Will This Woman Be Able to Sue the Chinese Police?

When a Chinese woman tried to visit the tomb of a famous dissident this April, she was unlawfully seized by state security and locked in a hotel basement for nine days. Now she is putting together a lawsuit to take on the regime’s formidable internal security apparatus.
Will This Woman Be Able to Sue the Chinese Police?
5/2/2015
Updated:
5/8/2015

When a Chinese woman tried to visit the tomb of a famous dissident this April, she was unlawfully seized by state security and locked in a hotel basement for nine days. Released on the tenth day, she is now putting together a lawsuit to take on the regime’s formidable internal security apparatus.

On April 2, Huang Lihong travelled to the city of Shaoyang, Hunan Province, to visit the grave of Li Wangyang, a dissident known for his role in the Tiananmen Square protests in 1989. Huang was arrested along with another 13 people, according to China Human Rights Defenders, a non-governmental organization.  

Huang submitted a complaint to the court to sue state security on April 23 for their illegal use of detention. It is the first time in mainland China that anyone has publicly challenged the security forces through legal action.

April 5 is the date of this year’s Qingming Festival, also known as “tomb-sweeping day;” it is a time for Chinese to honor the deceased. Huang Lihong and the others had visited the tomb of Li Wangyang, who was given a 22-year prison sentenced for demanding the vindication of the Tiananmen Square Protests.

Soon after his 2011 release, however, Li was hospitalized and kept under surveillance in Shaoyang. In June 2012, authorities claimed that Li had committed suicide. Following public suspicion, this was changed to “accidental death.”

Huang told the New York-based New Tang Dynasty Television that she had been detained before, for two months, also in connection with Li Wangyang.

“In 2012, when they claimed Li Wangyang committed suicide, I was detained for 50 days,” Huang said. “The state security knew that I'd keep demanding that the truth of his death be investigated, and that I would keep visiting his tomb.
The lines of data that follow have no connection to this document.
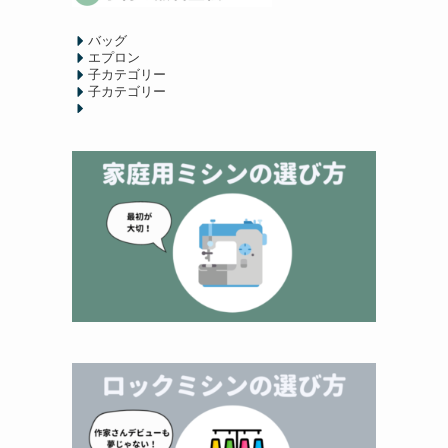
バッグ
エプロン
子カテゴリー
子カテゴリー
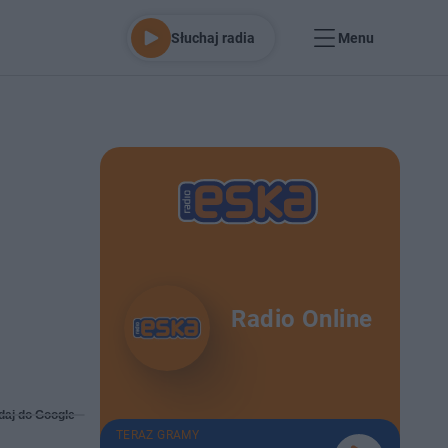
Słuchaj radia
Menu
Radio Online
daj do Google
TERAZ GRAMY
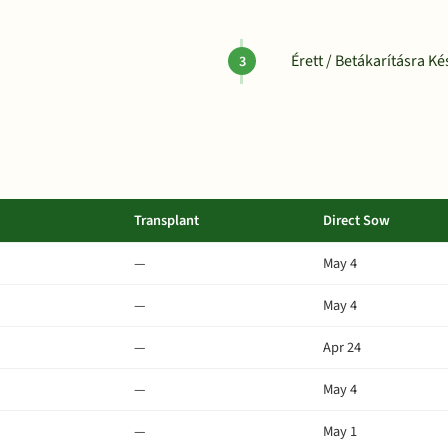
Érett / Betákarításra Ké
Transplant
Direct Sow
—
May 4
—
May 4
—
Apr 24
—
May 4
—
May 1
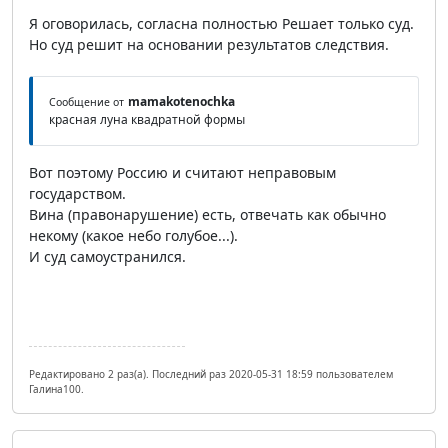
Я оговорилась, согласна полностью Решает только суд.
Но суд решит на основании результатов следствия.
mamakotenochka
Сообщение от
красная луна квадратной формы
Вот поэтому Россию и считают неправовым
государством.
Вина (правонарушение) есть, отвечать как обычно
некому (какое небо голубое...).
И суд самоустранился.
Редактировано 2 раз(а). Последний раз 2020-05-31 18:59 пользователем
Галина100.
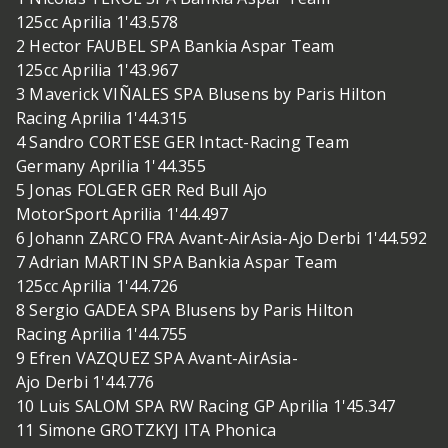
125cc Aprilia 1'43.578
2 Hector FAUBEL SPA Bankia Aspar Team
125cc Aprilia 1'43.967
3 Maverick VIÑALES SPA Blusens by Paris Hilton
Racing Aprilia 1'44.315
4 Sandro CORTESE GER Intact-Racing Team
Germany Aprilia 1'44.355
5 Jonas FOLGER GER Red Bull Ajo
MotorSport Aprilia 1'44.497
6 Johann ZARCO FRA Avant-AirAsia-Ajo Derbi 1'44.592
7 Adrian MARTIN SPA Bankia Aspar Team
125cc Aprilia 1'44.726
8 Sergio GADEA SPA Blusens by Paris Hilton
Racing Aprilia 1'44.755
9 Efren VAZQUEZ SPA Avant-AirAsia-
Ajo Derbi 1'44.776
10 Luis SALOM SPA RW Racing GP Aprilia 1'45.347
11 Simone GROTZKYJ ITA Phonica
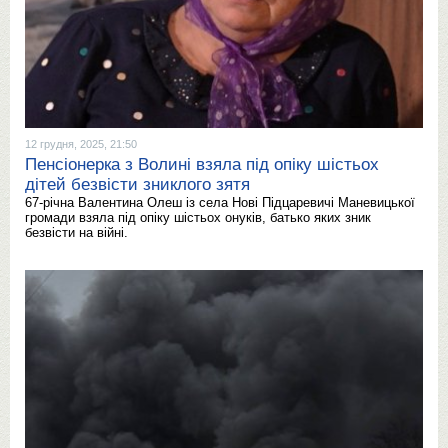
12 грудня, 2025, 21:50
Пенсіонерка з Волині взяла під опіку шістьох
дітей безвісти зниклого зятя
67-річна Валентина Олеш із села Нові Підцаревичі Маневицької
громади взяла під опіку шістьох онуків, батько яких зник
безвісти на війні.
They wanted to stop me. At the time, nearly everyone in Shaoyang who was concerned about the Li incident got trouble.”

Following the affair, Huang hired Chinese human rights lawyer Luo Qian and sued over 10 state security staff who put her in detention.

“I really have no freedom. There is no holiday that I can enjoy,” Huang said, “It’s unacceptable for them to restrain my freedom on a whim.”